Rental carpet is good for the environment because it allows the manufacturer to make sure worn-out carpet is recycled rather than dumped in a landfill, said Anderson, whose company is the world’s No. 4 carpet maker.
His “Evergreen Lease” is part of a long-range plan to operate Interface without using non-replaceable resources and without producing harmful byproducts. He’s trying to prove that it’s possible to accomplish what environmental author Paul Hawken calls the second industrial revolution--when industry becomes the world’s leading environmentalist.

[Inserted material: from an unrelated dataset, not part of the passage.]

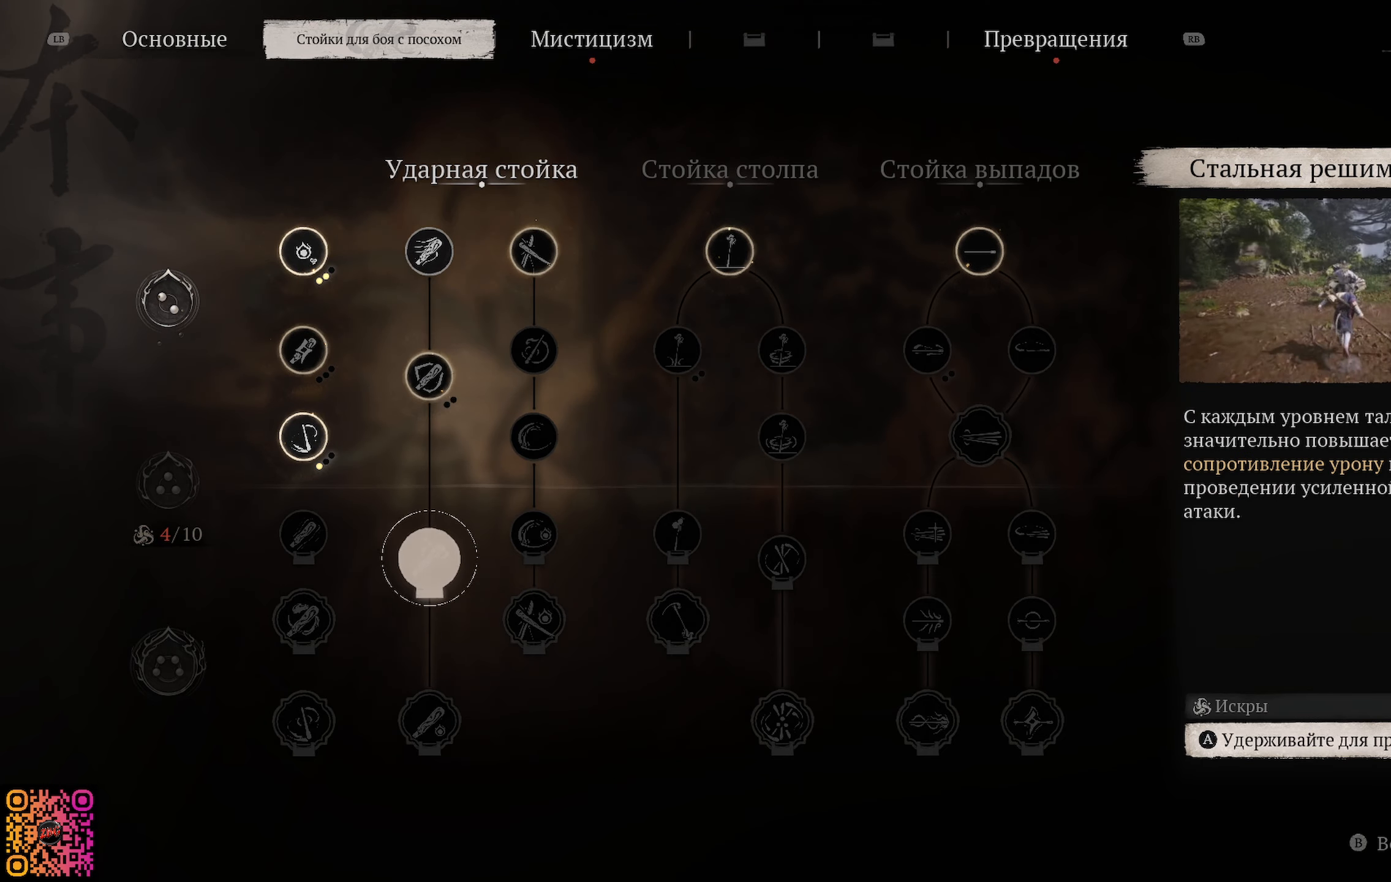
{"buttons": [], "left_stick": "center", "right_stick": "center", "events": [[217, "DPAD_LEFT", "down"], [334, "DPAD_LEFT", "up"]]}
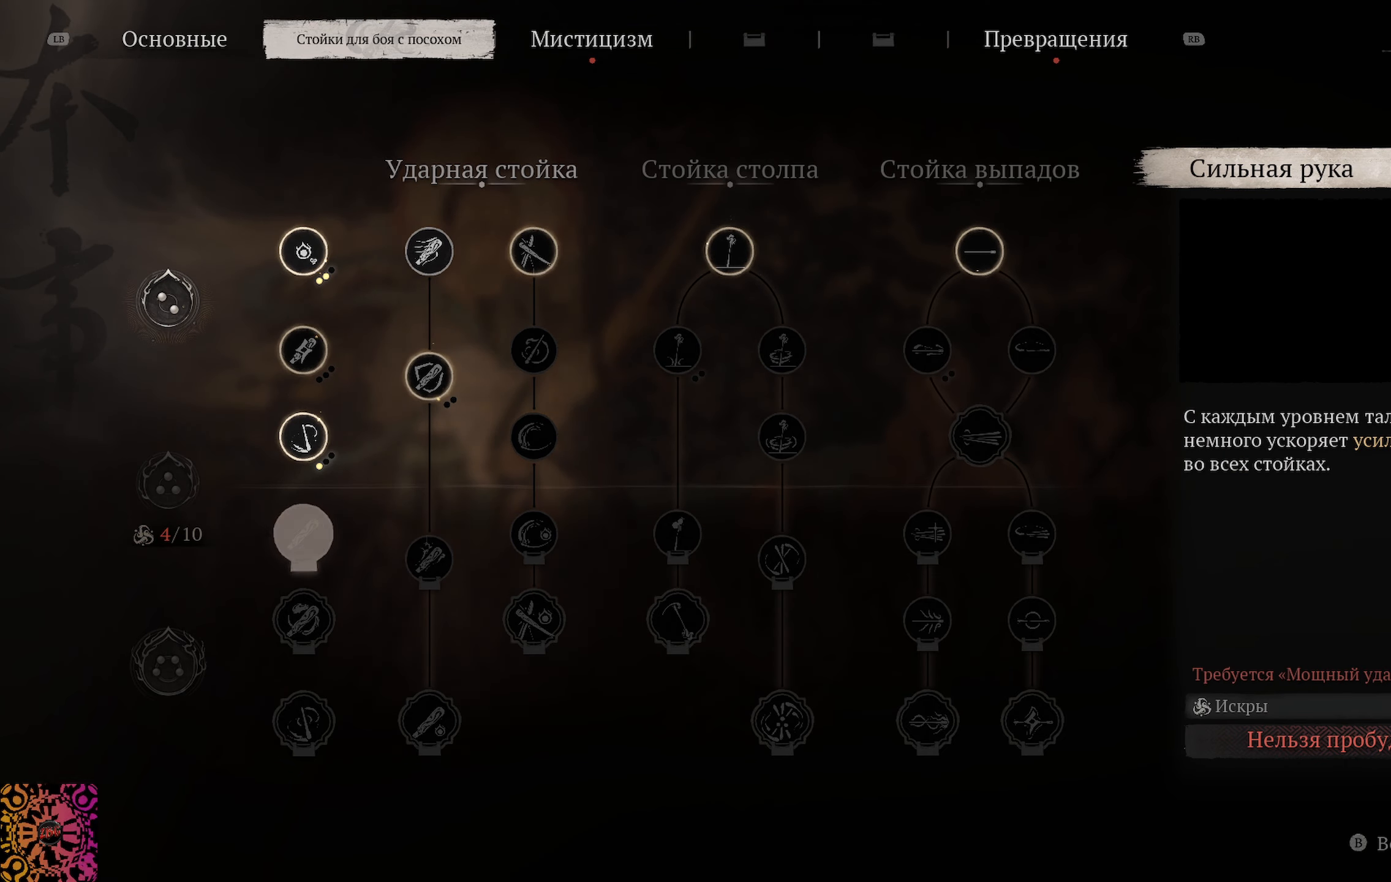
{"buttons": [], "left_stick": "center", "right_stick": "center", "events": [[100, "DPAD_UP", "down"], [234, "DPAD_UP", "up"]]}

Only two customers, the Southern California Gas Co. Energy Resource Center and the city of San Diego, have signed up to lease carpet from Interface in the three years that it’s been available. Others have been reluctant, either because they don’t want to commit to the minimum 21-year lease or because banks have been skeptical about financing.
But Anderson said the long-term cost of leasing is less than buying because the carpet--which is replaced tile-by-tile as high-traffic areas get worn--lasts longer and customers don’t have to worry about disposal. Many landfills refuse to take old carpet because it won’t decompose.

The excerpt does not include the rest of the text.